Rayyan semakin kebingungan menerima perlakuan dari keluarganya. Ia melepaskan pelukan Reina perlahan, lalu menatap neneknya dengan dahi yang berkerut dalam.
"Nenek, maksudnya apa sih? Ya iyalah Rayyan hidup. Emang Rayyan kenapa?" tanya Rayyan, tawanya terdengar canggung dan sedikit dipaksakan. "Kok pada aneh banget hari ini? Ibu juga... kenapa ngeliat Rayyan kayak abis liat hantu?"
Pandangan Rayyan kini beralih ke arah ruang tengah yang berada di balik koridor foyer. Dari posisinya berdiri, ia bisa melihat tumpukan karpet tebal, vas-vas bunga melati yang harum, dan beberapa kerabat dekat yang kini menatapnya dengan wajah pucat pasi dari kejauhan. Beberapa di antara mereka bahkan ada yang terus merapalkan doa keselamatan dengan tubuh gemetar.
Dan yang paling membuat Rayyan tertegun adalah tumpukan buku kecil bersampul hijau yang ada di atas meja kayu. Di bagian depan buku itu, terpampang sebuah foto yang sangat ia kenal.
Itu adalah fotonya sendiri.
Rayyan melangkah maju beberapa senti, menyipitkan matanya untuk membaca tulisan yang tertera di bawah fotonya di sampul buku yasin tersebut.
Mengenang 7 Hari Berpulangnya... Rayyan Steven Mahendra.
Rayyan membeku di tempatnya.

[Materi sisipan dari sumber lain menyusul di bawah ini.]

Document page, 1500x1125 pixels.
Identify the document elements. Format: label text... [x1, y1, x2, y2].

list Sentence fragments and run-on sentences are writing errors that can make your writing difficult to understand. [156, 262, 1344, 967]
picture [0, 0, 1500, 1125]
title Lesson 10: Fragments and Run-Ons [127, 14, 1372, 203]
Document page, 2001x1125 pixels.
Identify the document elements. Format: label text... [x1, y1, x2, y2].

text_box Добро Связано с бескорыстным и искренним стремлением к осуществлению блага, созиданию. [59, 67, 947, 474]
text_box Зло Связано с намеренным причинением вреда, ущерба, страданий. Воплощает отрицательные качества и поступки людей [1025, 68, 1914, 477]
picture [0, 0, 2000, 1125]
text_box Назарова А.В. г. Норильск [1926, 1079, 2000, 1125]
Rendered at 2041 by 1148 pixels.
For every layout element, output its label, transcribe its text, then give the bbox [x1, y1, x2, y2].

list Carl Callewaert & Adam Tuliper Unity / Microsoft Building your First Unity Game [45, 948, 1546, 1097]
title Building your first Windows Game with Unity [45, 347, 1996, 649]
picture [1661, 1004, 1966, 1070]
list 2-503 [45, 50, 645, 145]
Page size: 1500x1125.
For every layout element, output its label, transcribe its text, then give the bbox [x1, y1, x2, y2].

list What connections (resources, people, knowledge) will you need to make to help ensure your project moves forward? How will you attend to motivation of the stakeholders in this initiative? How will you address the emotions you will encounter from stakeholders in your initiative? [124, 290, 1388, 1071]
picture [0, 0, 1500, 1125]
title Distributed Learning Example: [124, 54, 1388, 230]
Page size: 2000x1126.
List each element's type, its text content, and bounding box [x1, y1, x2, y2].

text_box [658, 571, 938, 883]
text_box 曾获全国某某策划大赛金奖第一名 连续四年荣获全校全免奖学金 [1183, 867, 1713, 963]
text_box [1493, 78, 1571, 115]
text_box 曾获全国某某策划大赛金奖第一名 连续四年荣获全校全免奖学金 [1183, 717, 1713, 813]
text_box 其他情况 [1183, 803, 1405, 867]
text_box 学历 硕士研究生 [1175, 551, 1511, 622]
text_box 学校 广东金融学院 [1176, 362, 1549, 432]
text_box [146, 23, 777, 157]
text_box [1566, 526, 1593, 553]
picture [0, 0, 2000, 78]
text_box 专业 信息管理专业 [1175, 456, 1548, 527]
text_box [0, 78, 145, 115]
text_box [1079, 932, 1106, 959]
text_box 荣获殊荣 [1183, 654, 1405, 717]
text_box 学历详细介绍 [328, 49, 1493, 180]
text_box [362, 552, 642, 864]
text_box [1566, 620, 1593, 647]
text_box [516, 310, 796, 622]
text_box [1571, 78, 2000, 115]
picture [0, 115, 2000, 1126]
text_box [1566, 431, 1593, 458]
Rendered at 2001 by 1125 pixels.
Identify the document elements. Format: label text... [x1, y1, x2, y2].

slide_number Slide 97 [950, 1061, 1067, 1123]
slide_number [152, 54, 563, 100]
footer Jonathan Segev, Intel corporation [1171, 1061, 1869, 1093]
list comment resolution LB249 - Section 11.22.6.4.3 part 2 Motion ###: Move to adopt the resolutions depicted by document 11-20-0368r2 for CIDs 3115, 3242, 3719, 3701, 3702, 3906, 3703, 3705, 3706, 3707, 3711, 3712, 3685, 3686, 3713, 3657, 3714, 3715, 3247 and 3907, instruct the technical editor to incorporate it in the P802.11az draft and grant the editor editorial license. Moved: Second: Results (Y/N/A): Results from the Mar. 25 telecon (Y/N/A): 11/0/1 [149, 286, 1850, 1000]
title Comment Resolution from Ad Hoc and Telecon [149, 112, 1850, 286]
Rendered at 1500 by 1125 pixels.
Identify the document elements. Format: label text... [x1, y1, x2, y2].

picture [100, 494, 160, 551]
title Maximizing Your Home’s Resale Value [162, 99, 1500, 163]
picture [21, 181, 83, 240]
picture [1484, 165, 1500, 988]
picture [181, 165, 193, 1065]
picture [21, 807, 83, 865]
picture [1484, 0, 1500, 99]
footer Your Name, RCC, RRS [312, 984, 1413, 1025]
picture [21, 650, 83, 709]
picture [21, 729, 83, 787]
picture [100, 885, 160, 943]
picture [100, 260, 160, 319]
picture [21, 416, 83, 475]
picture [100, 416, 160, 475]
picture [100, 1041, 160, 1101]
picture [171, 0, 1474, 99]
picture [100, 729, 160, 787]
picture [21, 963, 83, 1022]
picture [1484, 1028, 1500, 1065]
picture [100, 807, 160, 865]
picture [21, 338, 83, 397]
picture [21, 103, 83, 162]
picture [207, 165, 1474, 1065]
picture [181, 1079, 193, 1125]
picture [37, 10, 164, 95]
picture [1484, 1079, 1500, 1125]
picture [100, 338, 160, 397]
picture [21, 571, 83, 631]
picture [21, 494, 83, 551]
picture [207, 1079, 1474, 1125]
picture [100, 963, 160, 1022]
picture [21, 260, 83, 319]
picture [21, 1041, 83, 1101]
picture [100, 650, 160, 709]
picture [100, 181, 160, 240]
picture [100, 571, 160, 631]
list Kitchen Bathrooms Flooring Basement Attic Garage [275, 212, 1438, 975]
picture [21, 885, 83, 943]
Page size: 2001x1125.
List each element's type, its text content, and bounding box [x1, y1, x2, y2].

Senyum canggung di wajahnya perlahan-lahan memudar, digantikan oleh rasa dingin yang mendadak menjalar dari ujung kakinya hingga ke tengkorak kepalanya. Ia menatap tulisan itu berulang kali, mencoba meyakinkan dirinya sendiri bahwa ia salah membaca atau bahwa itu hanyalah sebuah lelucon buruk yang sedang dimainkan oleh keluarganya.
Namun, ekspresi hancur di wajah ibunya, tatapan syok ayahnya, dan tangisan histeris Reina yang tidak kunjung berhenti... semuanya membuktikan bahwa ini bukanlah sebuah lelucon.
"Ini... buku apa, Ma?" suara Rayyan mendadak berubah menjadi sangat pelan, hampir kehilangan kekuatannya. Ia menunjuk ke arah tumpukan buku yasin di ruang tengah. "Kenapa... kenapa ada foto Rayyan di situ?"
Ia menatap seragam sekolahnya sendiri yang agak berdebu. Pikirannya mendadak kosong. Memorinya sebelum tiba di depan pintu rumah ini terasa sangat kabur, seperti sebuah mimpi setelah tidur yang sangat panjang dan tanpa mimpi. Ia hanya ingat bahwa ia baru saja berjalan pulang dari sekolah, merasa sedikit lelah, dan kemudian mengetuk pintu rumahnya.
Ia sama sekali belum menyadari bahwa menurut garis takdir dan dunia yang ia tinggali saat ini, dirinya telah meninggal dunia dan dikremasi tepat tujuh hari yang lalu.